(Bloomberg) -- Federal Reserve Bank of Chicago President Austan Goolsbee said policymakers shouldn’t place too much weight on the traditional economic idea that steep job losses are needed to quell inflation, which he said could lead officials to raise interest rates too high.
This traditionalist view, Goolsbee said, “misses key features of our recent inflationary experience and that, in today’s environment, believing too strongly in the inevitability of a large trade-off between inflation and unemployment comes with the serious risk of a near-term policy error.” The comments were prepared for delivery Thursday at the Peterson Institute for International Economics in Washington.
In speech titled “The 2023 Economy: Not Your Grandpa’s Monetary Policy Moment,” Goolsbee argued that historic economic relationships, like that between unemployment and inflation — with prices typically rising when jobs were plentiful — may not be the best guideposts today given how different the post-Covid inflationary period has been.
Goolsbee said policymakers should instead focus on how different components of core inflation are decelerating — with cooling still needed especially in housing inflation — as well as monitor productivity growth, not obsess too much on near-term real wages and keep an eye on inflation expectations.
“The unwinding of supply shocks, the composition of demand returning to more stable patterns, and Fed credibility are central to why I think it might be possible today to reduce inflation while avoiding a deep recession,” he said.
Fed officials are trying to carefully calibrate policy now following aggressive action last year to bring down 40-year-high inflation.
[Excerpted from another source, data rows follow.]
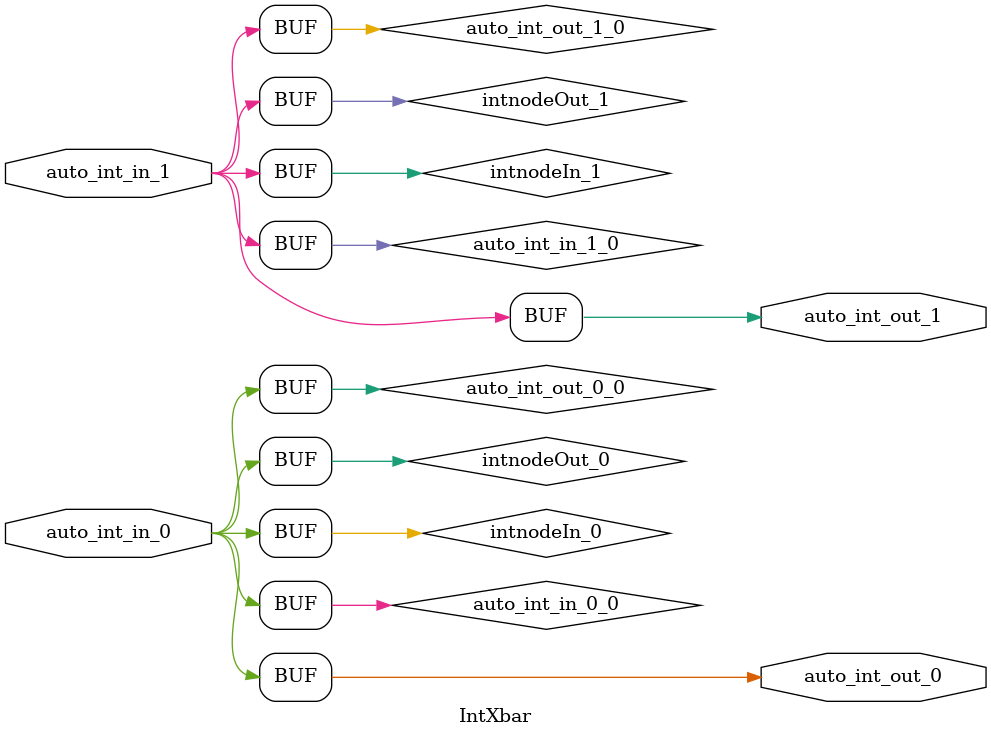
<source format=sv>
`ifndef RANDOMIZE
  `ifdef RANDOMIZE_MEM_INIT
    `define RANDOMIZE
  `endif // RANDOMIZE_MEM_INIT
`endif // not def RANDOMIZE
`ifndef RANDOMIZE
  `ifdef RANDOMIZE_REG_INIT
    `define RANDOMIZE
  `endif // RANDOMIZE_REG_INIT
`endif // not def RANDOMIZE

`ifndef RANDOM
  `define RANDOM $random
`endif // not def RANDOM

// Users can define INIT_RANDOM as general code that gets injected into the
// initializer block for modules with registers.
`ifndef INIT_RANDOM
  `define INIT_RANDOM
`endif // not def INIT_RANDOM

// If using random initialization, you can also define RANDOMIZE_DELAY to
// customize the delay used, otherwise 0.002 is used.
`ifndef RANDOMIZE_DELAY
  `define RANDOMIZE_DELAY 0.002
`endif // not def RANDOMIZE_DELAY

// Define INIT_RANDOM_PROLOG_ for use in our modules below.
`ifndef INIT_RANDOM_PROLOG_
  `ifdef RANDOMIZE
    `ifdef VERILATOR
      `define INIT_RANDOM_PROLOG_ `INIT_RANDOM
    `else  // VERILATOR
      `define INIT_RANDOM_PROLOG_ `INIT_RANDOM #`RANDOMIZE_DELAY begin end
    `endif // VERILATOR
  `else  // RANDOMIZE
    `define INIT_RANDOM_PROLOG_
  `endif // RANDOMIZE
`endif // not def INIT_RANDOM_PROLOG_

// Include register initializers in init blocks unless synthesis is set
`ifndef SYNTHESIS
  `ifndef ENABLE_INITIAL_REG_
    `define ENABLE_INITIAL_REG_
  `endif // not def ENABLE_INITIAL_REG_
`endif // not def SYNTHESIS

// Include rmemory initializers in init blocks unless synthesis is set
`ifndef SYNTHESIS
  `ifndef ENABLE_INITIAL_MEM_
    `define ENABLE_INITIAL_MEM_
  `endif // not def ENABLE_INITIAL_MEM_
`endif // not def SYNTHESIS

// Standard header to adapt well known macros for prints and assertions.

// Users can define 'PRINTF_COND' to add an extra gate to prints.
`ifndef PRINTF_COND_
  `ifdef PRINTF_COND
    `define PRINTF_COND_ (`PRINTF_COND)
  `else  // PRINTF_COND
    `define PRINTF_COND_ 1
  `endif // PRINTF_COND
`endif // not def PRINTF_COND_

// Users can define 'ASSERT_VERBOSE_COND' to add an extra gate to assert error printing.
`ifndef ASSERT_VERBOSE_COND_
  `ifdef ASSERT_VERBOSE_COND
    `define ASSERT_VERBOSE_COND_ (`ASSERT_VERBOSE_COND)
  `else  // ASSERT_VERBOSE_COND
    `define ASSERT_VERBOSE_COND_ 1
  `endif // ASSERT_VERBOSE_COND
`endif // not def ASSERT_VERBOSE_COND_

// Users can define 'STOP_COND' to add an extra gate to stop conditions.
`ifndef STOP_COND_
  `ifdef STOP_COND
    `define STOP_COND_ (`STOP_COND)
  `else  // STOP_COND
    `define STOP_COND_ 1
  `endif // STOP_COND
`endif // not def STOP_COND_

module IntXbar(
  input  auto_int_in_0,	// src/main/scala/diplomacy/LazyModule.scala:374:18
         auto_int_in_1,	// src/main/scala/diplomacy/LazyModule.scala:374:18
  output auto_int_out_0,	// src/main/scala/diplomacy/LazyModule.scala:374:18
         auto_int_out_1	// src/main/scala/diplomacy/LazyModule.scala:374:18
);

  wire auto_int_in_0_0 = auto_int_in_0;
  wire auto_int_in_1_0 = auto_int_in_1;
  wire intnodeIn_0 = auto_int_in_0_0;	// src/main/scala/diplomacy/Nodes.scala:1214:17
  wire intnodeIn_1 = auto_int_in_1_0;	// src/main/scala/diplomacy/Nodes.scala:1214:17
  wire intnodeOut_0;	// src/main/scala/diplomacy/Nodes.scala:1205:17
  wire intnodeOut_1;	// src/main/scala/diplomacy/Nodes.scala:1205:17
  assign intnodeOut_0 = intnodeIn_0;	// src/main/scala/diplomacy/Nodes.scala:1205:17, :1214:17
  assign intnodeOut_1 = intnodeIn_1;	// src/main/scala/diplomacy/Nodes.scala:1205:17, :1214:17
  wire auto_int_out_0_0 = intnodeOut_0;	// src/main/scala/diplomacy/Nodes.scala:1205:17
  wire auto_int_out_1_0 = intnodeOut_1;	// src/main/scala/diplomacy/Nodes.scala:1205:17
  assign auto_int_out_0 = auto_int_out_0_0;
  assign auto_int_out_1 = auto_int_out_1_0;
endmodule


</source>
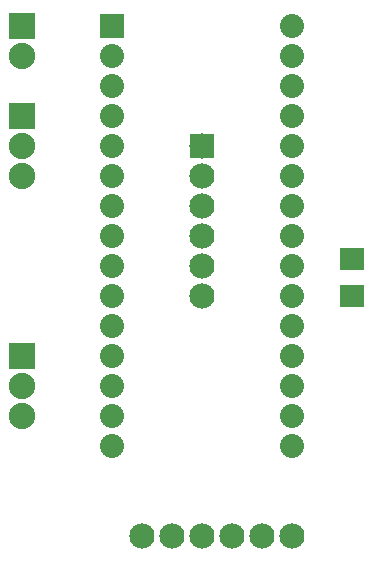
<source format=gts>
G04 MADE WITH FRITZING*
G04 WWW.FRITZING.ORG*
G04 DOUBLE SIDED*
G04 HOLES PLATED*
G04 CONTOUR ON CENTER OF CONTOUR VECTOR*
%ASAXBY*%
%FSLAX23Y23*%
%MOIN*%
%OFA0B0*%
%SFA1.0B1.0*%
%ADD10C,0.080000*%
%ADD11C,0.084000*%
%ADD12C,0.088000*%
%ADD13R,0.079972X0.080000*%
%ADD14R,0.084000X0.084000*%
%ADD15R,0.088000X0.088000*%
%ADD16R,0.084803X0.072992*%
%LNMASK1*%
G90*
G70*
G54D10*
X496Y1858D03*
X496Y1758D03*
X496Y1658D03*
X496Y1558D03*
X496Y1458D03*
X496Y1358D03*
X496Y1258D03*
X496Y1158D03*
X496Y1058D03*
X496Y958D03*
X496Y858D03*
X496Y758D03*
X496Y658D03*
X496Y558D03*
X496Y458D03*
X1096Y1858D03*
X1096Y1758D03*
X1096Y1658D03*
X1096Y1558D03*
X1096Y1458D03*
X1096Y1358D03*
X1096Y1258D03*
X1096Y1158D03*
X1096Y1058D03*
X1096Y958D03*
X1096Y858D03*
X1096Y758D03*
X1096Y658D03*
X1096Y558D03*
X1096Y458D03*
G54D11*
X596Y158D03*
X696Y158D03*
X796Y158D03*
X896Y158D03*
X996Y158D03*
X1096Y158D03*
X796Y1458D03*
X796Y1358D03*
X796Y1258D03*
X796Y1158D03*
X796Y1058D03*
X796Y958D03*
G54D12*
X196Y758D03*
X196Y658D03*
X196Y558D03*
X196Y1858D03*
X196Y1758D03*
X196Y1558D03*
X196Y1458D03*
X196Y1358D03*
G54D13*
X496Y1858D03*
G54D14*
X796Y1458D03*
G54D15*
X196Y758D03*
X196Y1858D03*
X196Y1558D03*
G54D16*
X1296Y1080D03*
X1296Y958D03*
G04 End of Mask1*
M02*
</source>
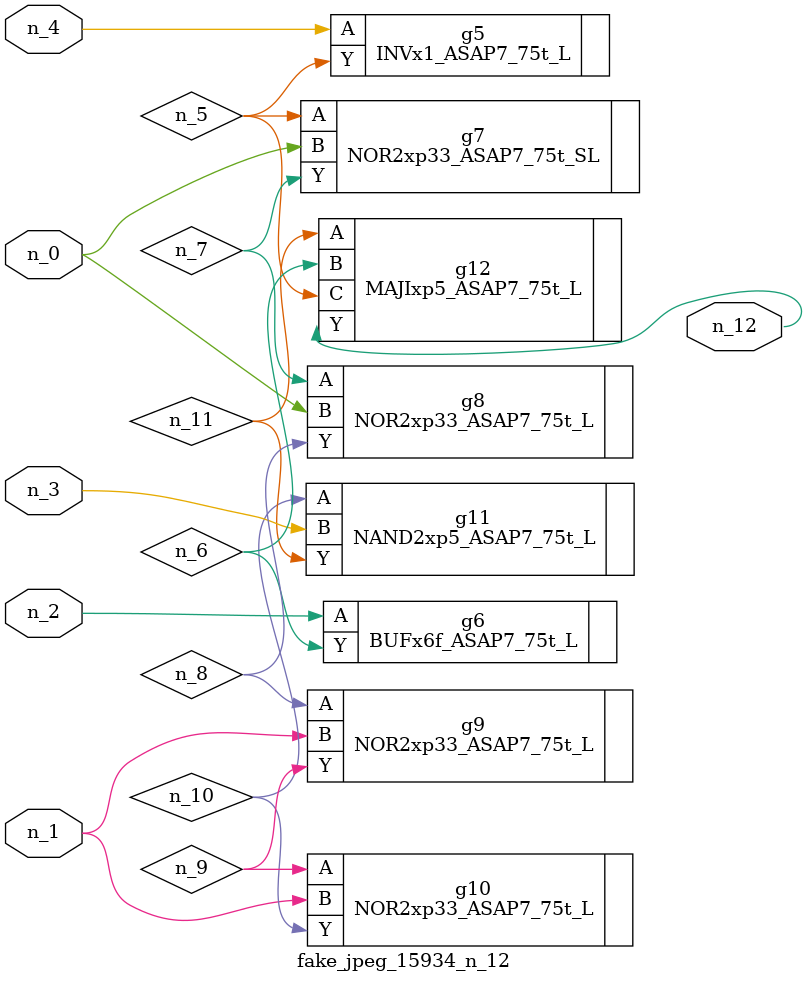
<source format=v>
module fake_jpeg_15934_n_12 (n_3, n_2, n_1, n_0, n_4, n_12);

input n_3;
input n_2;
input n_1;
input n_0;
input n_4;

output n_12;

wire n_11;
wire n_10;
wire n_8;
wire n_9;
wire n_6;
wire n_5;
wire n_7;

INVx1_ASAP7_75t_L g5 ( 
.A(n_4),
.Y(n_5)
);

BUFx6f_ASAP7_75t_L g6 ( 
.A(n_2),
.Y(n_6)
);

NOR2xp33_ASAP7_75t_SL g7 ( 
.A(n_5),
.B(n_0),
.Y(n_7)
);

NOR2xp33_ASAP7_75t_L g8 ( 
.A(n_7),
.B(n_0),
.Y(n_8)
);

NOR2xp33_ASAP7_75t_L g9 ( 
.A(n_8),
.B(n_1),
.Y(n_9)
);

NOR2xp33_ASAP7_75t_L g10 ( 
.A(n_9),
.B(n_1),
.Y(n_10)
);

NAND2xp5_ASAP7_75t_L g11 ( 
.A(n_10),
.B(n_3),
.Y(n_11)
);

MAJIxp5_ASAP7_75t_L g12 ( 
.A(n_11),
.B(n_6),
.C(n_5),
.Y(n_12)
);


endmodule
</source>
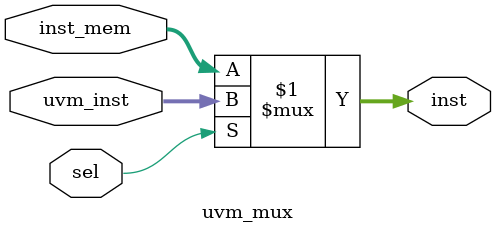
<source format=v>
`timescale 1ns / 1ps


module uvm_mux(
    input sel,
    input [31:0] inst_mem,uvm_inst,
    output [31:0] inst
    );
    
   assign inst = sel? uvm_inst:inst_mem;
endmodule

</source>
While prices have cooled, they remain far from the Fed’s 2% target. The US central bank left rates unchanged at their meeting last week, but 12 of the 19 officials forecast one more rate increase for this year.
An update to the Fed’s preferred inflation gauge, the personal consumption expenditures index, is due out Friday, with the median estimate of economists forecasting prices rose 3.5% in August, an acceleration from July.
Goolsbee, a voter on policy this year, didn’t say whether he favors another increase or not, though he called progress so far on inflation “really excellent.”
“I haven’t decided what I’m going to do at the next one but at this kind of progress I feel comfortable with what I’ve said before: We’re moving to a period where the question is not how much more is the rate going to go up - it becomes how long are we going to keep it here,” Goolsbee said in a question-and-answer session following the speech.
He echoed comments made earlier this week that a soft landing — where inflation fully eases without causing a recession — is possible, but risks remain.
He cited higher oil prices, a slowdown in the Chinese economy, the autoworkers’ strike and a potential government shutdown as shocks that could impact the economy.
Goolsbee ended his speech by saying central bankers would be wise to stick to a key piece of advice from his Texas rancher grandfather: “Work ’til it’s dark and pray for rain.”
Speaking on Fox Business in a later interview, Goolsbee said he thinks Fed Chair Jerome Powell “is going to be remembered as a fabulous Fed president.”
“If we pull this off, if we could get inflation down this much without having a deep recession, I think they’re going to name elementary schools P.S. 2023 FOMC — this is an opportunity, not a guarantee,” Goolsbee said.
(Updates with comment from Goolsbee in penultimate paragraph.)